Ve insanlar da bize acı tatlı bir gülümseme sunuyordu.

Yanımız çocuklarla doluşup atlı karıncada dönmeye başlamışken atın kafasından çıkan demire ellerimi kenetleyip başımı koydum.Kesinlikle elimdeki paranın sonunu burada getiriyordum ve maaş günüme kadar uzun bir süre vardı.Artık yalvar yakar iş veren teyzeden maaşımı erken ödemesi için ayaklarına kapanacaktım.Aklımda nasıl geçineceğimin planlarını kurarken çoktan atlı karıncanın bittiğini anlamamıştım bu yüzden hemen kendimi toparlayıp Ten ile birlikte atlı karıncadan indik.
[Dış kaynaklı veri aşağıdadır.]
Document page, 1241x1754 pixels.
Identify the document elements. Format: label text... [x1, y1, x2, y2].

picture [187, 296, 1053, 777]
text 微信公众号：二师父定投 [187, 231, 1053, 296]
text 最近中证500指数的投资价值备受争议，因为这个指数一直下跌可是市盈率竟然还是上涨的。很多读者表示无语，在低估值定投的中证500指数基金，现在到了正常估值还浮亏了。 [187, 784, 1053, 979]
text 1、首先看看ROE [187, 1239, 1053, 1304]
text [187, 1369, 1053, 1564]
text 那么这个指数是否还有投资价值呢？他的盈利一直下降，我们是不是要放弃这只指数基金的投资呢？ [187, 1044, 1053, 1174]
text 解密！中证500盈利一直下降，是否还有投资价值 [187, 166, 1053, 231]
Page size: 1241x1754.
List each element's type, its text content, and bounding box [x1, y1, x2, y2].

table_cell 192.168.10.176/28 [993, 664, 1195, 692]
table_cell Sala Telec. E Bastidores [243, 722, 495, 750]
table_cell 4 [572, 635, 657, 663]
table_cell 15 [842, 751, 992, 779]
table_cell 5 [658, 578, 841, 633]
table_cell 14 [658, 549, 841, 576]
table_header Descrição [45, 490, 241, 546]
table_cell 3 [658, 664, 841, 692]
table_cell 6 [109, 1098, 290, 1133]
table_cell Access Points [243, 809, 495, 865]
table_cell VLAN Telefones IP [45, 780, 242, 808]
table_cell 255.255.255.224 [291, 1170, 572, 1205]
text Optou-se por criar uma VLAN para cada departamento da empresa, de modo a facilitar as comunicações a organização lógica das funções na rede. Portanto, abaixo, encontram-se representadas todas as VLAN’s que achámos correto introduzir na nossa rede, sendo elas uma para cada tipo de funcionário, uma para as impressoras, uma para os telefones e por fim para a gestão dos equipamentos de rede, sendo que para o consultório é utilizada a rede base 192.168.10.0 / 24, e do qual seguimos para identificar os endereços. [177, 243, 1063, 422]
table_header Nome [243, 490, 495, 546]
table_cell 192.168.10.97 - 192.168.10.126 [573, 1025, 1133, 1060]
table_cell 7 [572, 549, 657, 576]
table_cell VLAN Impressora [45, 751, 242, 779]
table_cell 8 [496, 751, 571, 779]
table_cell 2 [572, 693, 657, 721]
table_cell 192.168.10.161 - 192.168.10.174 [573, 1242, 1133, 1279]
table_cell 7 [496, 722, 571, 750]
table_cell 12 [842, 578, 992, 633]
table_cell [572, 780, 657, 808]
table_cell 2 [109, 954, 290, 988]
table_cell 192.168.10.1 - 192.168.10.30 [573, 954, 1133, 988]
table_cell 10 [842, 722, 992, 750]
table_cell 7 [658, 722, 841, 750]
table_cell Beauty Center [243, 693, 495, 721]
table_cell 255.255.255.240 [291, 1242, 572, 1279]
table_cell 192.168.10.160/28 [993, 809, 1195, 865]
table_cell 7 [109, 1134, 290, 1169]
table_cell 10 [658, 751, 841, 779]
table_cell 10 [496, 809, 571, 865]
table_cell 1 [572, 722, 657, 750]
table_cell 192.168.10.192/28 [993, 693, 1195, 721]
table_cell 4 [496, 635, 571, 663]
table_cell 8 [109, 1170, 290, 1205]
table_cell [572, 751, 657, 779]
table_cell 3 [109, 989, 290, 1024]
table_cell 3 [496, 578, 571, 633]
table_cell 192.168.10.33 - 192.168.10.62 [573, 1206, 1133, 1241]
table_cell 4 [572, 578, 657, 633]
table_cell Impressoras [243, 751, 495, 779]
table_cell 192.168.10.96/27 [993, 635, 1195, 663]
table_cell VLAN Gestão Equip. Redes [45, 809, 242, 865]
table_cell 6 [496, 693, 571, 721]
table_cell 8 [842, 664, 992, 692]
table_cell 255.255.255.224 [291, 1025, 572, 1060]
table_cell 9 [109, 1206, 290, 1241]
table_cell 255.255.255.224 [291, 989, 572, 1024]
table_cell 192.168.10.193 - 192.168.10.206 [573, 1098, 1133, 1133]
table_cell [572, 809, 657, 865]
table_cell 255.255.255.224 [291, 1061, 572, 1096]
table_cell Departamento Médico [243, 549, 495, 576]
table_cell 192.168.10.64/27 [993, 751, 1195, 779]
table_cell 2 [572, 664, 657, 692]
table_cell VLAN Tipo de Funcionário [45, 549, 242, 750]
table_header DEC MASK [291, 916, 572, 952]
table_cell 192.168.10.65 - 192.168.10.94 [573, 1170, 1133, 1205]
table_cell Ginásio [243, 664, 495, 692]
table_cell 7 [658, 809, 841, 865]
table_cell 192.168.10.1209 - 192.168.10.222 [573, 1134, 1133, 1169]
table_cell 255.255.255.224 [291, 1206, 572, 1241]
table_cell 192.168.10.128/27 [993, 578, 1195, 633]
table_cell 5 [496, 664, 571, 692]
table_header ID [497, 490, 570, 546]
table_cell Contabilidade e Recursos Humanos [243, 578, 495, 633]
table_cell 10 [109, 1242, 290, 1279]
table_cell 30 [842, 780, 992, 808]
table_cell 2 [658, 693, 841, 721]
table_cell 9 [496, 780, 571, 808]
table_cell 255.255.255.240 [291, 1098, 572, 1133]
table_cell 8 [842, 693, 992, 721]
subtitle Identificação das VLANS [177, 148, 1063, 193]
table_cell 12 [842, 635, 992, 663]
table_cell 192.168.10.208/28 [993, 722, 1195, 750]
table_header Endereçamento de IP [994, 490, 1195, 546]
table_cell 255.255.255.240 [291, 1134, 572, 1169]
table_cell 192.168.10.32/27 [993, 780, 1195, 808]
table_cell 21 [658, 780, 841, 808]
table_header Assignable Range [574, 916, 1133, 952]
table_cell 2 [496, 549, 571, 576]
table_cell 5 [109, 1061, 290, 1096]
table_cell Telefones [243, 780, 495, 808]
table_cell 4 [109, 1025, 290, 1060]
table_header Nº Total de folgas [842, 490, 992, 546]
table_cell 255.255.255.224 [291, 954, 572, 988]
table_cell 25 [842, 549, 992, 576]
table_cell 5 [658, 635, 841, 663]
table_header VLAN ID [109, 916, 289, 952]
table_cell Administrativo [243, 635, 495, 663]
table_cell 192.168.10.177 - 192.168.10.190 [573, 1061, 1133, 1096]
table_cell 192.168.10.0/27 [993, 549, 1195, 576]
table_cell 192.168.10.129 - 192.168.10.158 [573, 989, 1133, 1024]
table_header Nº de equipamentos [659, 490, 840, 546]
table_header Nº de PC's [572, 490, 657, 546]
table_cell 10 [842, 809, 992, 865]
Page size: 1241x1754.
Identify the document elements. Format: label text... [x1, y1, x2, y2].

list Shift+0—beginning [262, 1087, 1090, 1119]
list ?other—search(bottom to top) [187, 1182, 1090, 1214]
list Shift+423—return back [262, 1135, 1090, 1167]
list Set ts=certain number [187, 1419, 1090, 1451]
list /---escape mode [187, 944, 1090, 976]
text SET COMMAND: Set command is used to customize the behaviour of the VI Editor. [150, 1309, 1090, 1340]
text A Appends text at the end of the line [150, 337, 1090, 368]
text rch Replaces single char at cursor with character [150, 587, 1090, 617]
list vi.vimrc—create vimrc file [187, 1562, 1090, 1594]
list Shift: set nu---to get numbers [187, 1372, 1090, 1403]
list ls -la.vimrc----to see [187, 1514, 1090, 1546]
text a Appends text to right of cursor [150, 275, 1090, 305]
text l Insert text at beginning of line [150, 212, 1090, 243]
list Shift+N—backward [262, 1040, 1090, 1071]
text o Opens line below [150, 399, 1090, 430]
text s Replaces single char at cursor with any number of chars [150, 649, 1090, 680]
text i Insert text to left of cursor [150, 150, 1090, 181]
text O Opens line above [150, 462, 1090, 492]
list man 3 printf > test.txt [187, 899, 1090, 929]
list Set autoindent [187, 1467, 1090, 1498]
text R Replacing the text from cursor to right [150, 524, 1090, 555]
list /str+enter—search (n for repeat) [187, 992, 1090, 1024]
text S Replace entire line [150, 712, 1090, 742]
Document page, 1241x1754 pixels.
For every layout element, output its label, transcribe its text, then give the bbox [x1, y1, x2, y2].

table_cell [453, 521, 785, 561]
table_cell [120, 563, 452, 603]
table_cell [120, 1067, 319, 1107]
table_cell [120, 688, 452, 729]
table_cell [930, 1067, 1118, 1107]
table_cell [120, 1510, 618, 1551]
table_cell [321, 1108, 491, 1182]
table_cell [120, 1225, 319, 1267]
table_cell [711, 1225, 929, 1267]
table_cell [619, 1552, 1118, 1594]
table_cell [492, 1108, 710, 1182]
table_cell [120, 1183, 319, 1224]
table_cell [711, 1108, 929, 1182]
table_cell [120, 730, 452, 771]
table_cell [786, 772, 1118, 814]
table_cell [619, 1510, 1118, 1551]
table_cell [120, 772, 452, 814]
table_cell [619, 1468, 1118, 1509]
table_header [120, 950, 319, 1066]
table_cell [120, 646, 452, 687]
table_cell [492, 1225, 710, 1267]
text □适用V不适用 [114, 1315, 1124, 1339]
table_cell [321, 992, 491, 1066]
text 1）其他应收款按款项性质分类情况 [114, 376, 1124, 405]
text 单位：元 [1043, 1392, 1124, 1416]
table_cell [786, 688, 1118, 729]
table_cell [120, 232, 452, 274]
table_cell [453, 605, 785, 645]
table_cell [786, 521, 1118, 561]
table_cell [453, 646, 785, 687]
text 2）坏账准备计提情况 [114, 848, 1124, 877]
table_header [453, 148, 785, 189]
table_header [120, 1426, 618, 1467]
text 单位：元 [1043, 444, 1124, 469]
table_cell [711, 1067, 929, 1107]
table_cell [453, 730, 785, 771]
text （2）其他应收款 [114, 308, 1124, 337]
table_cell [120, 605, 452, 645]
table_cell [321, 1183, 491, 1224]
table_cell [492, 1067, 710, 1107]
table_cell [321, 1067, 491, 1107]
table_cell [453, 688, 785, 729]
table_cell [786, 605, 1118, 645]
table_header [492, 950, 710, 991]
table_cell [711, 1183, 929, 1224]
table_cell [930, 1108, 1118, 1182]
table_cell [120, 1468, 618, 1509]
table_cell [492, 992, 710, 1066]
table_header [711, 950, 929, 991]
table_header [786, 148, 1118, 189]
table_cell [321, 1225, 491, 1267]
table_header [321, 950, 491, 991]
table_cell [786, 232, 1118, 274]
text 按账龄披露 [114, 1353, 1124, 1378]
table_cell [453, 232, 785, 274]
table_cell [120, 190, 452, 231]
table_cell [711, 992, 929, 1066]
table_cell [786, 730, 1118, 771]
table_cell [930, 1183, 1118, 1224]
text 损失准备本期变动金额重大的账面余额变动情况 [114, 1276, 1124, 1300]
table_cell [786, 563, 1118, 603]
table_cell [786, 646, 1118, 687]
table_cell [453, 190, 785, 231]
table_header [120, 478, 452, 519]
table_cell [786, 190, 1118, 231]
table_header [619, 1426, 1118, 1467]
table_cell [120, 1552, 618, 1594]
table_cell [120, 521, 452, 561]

Birkaç önemsiz bir şeylere daha binip parkın dışındaki oturma alanlarına doğru yavaş yavaş yürümeye başlamıştık.''Ah,yoruldum.''Birkaç adım daha atıp soğuk çimlerin üzerine çökerken Ten'in de elini tutup oturmasını sağlamıştım.Tesadüfen oturduğum yerde gökyüzünün oldukça güzel bir manzarası olduğunu fark etmiştim ama hiçbir manzara yanımda duran çocuk gibi güzel olamazdı.

''Pamuk şeker aldım.''Ten'i oradan oraya sürüklerken ve nasıl hissettiğini bilmezken kendimi kötü hissedip pamuk şeker almıştım.
Elimdeki paketi açıp,küçük bir parça koparıp Ten'in ağzına doğru uzattım.Parmaklarımla beraber pamuk şekeri dudaklarının arasına alırken konuştum.''Benden tatlı olmasın ama tadı çok güzeldir.''Dudaklarına yapışan şekeri yalarken kesinlikle beğendiğini söyleyebilirdim.''Seni puşt ağzının tadını biliyorsun.''
Pamuk şekerden hiçbir ısırık alamadan küçük küçük bölüp kendi ellerimle ona yedirdikten sonra ellerimi silip bakışlarımı gökyüzüne çevirdim.
Uzun zamandır dış dünyaya dair hiçbir şey bilmeyen biriyle yaşıyordum ya da ben öyle sanıyorum.Ne kim olduğunu ne de adını biliyorum.Ama sanki hep bunu beklermişçesine bu duruma oldukça kolay alışmıştım ve yanımda olması beni mutlu kılıyordu.
Mutluydum,tek taraflı da olsa mutluydum.

Uzun bir sessizlik olduktan sonra ellerimi geriye doğru atıp ağırlığımı kollarıma verirken konuştum.''Yıldızlar çok güzel.Görebilmeni isterdim.''Kendi güzelliğini.
''En son sevgilimle yıldızları izlemiştim.''Aklıma birden eski sevgilimle karşılıklı sohbet içerisinde bulunduğumuz anlar gelirken kesinlikle o anın şu anın yanında hiçbir özelliği olmadığını anlamıştım.

''Yıldızlar çok güzel,sen de öyle.''İlk defa içimden ona karşı düşündüğüm sözcükleri dışarıya vurmuşken sanki beni çok iyi anlamışçasına başını bana doğru çevirdi ve dudaklarını araladı.